Already he had calmly taken

the word of an angel (in a dream, remember)

to not abandon his pregnant plighted wife when

he had never laid a hand on her. As if it weren’t enough

that caretaking and protecting the son of God never

made him rich or powerful, then just think about being

in the same household with a really warm and caring woman

who even if she were only half as comely as a young Olivia Hussey

still must have been a constant torment. Sure, it’s easy to say

it was worth it: revered saint, churches and cities, rivers and aspirins

named after you, even an Italian bakery pastry, faithfully filled

with yellow custard or cannoli cream each year on your March 19th

feast day. And of course there’s that eternity in paradise benefit,

but, after all, lots of guys who were free to have sex with their wives,

(or even with other people’s wives so long as they repented in time)
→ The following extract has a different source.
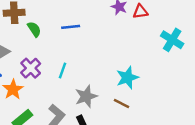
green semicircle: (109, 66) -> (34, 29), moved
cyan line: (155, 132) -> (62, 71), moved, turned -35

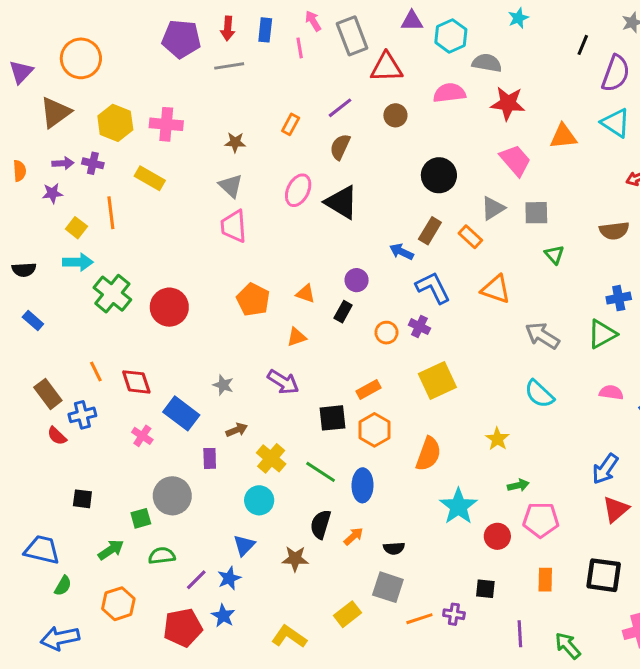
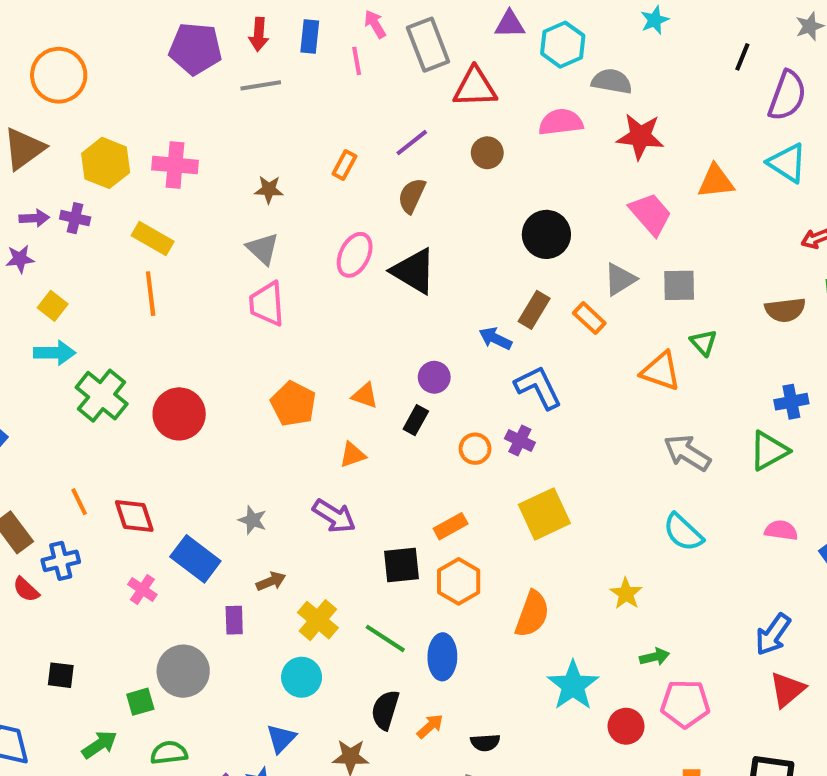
orange line: (111, 213) -> (151, 294), moved
orange triangle: (496, 289) -> (661, 371), moved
have their own places in Heaven now, plus Joseph had no way of knowing

about the rivers or the pastries to come. What he did know: if you want

to be a saint whatever God wants has got to be delivered, and that saying

Thy will be done,” is one thing but actually meaning it quite another.

Joseph had to accept his wife was made pregnant by a Holy Spirit

and then stay by her side (though not too close) for the rest of his earthly life.

I still don’t know how he managed it; I’m still not sure why I want to believe it.

 

 

 

Mrs. Kiernan

My fourth grade teacher at St. Teresa of Avila

loved the first poem I ever wrote, “If I Could Fly,”

encouraging me to further verbal flights, the only

kind open to a working-class kid like me, who

wouldn’t need to check any suitcases for at least

another decade.

Mrs. Kiernan put all our first poems together,

a mimeographed miracle of purple-blue copy

just so we could imagine ourselves

with a book of our own someone besides

our mothers would be willing to read.

If I could fly I’d fly so high,

that I might even touch the sky,”

my poem began. I remember every word

of it almost sixty years later, but only last

year, while teaching a unit on form poetry

did I startle myself realizing the opening lines

were perfect iambic tetrameter, two words

that would have gotten me a beating back

in the old neighborhood.

Now, though, I can share my knowledge

with many who won’t mind learning,

knowing how much a good teacher

can help his students uncover the patterns

of their own future flights.

 

 

Joe Benevento, longtime poetry editor of GHLL, has published multiple books of fiction and poetry, and retires this year from forty years at Truman State University.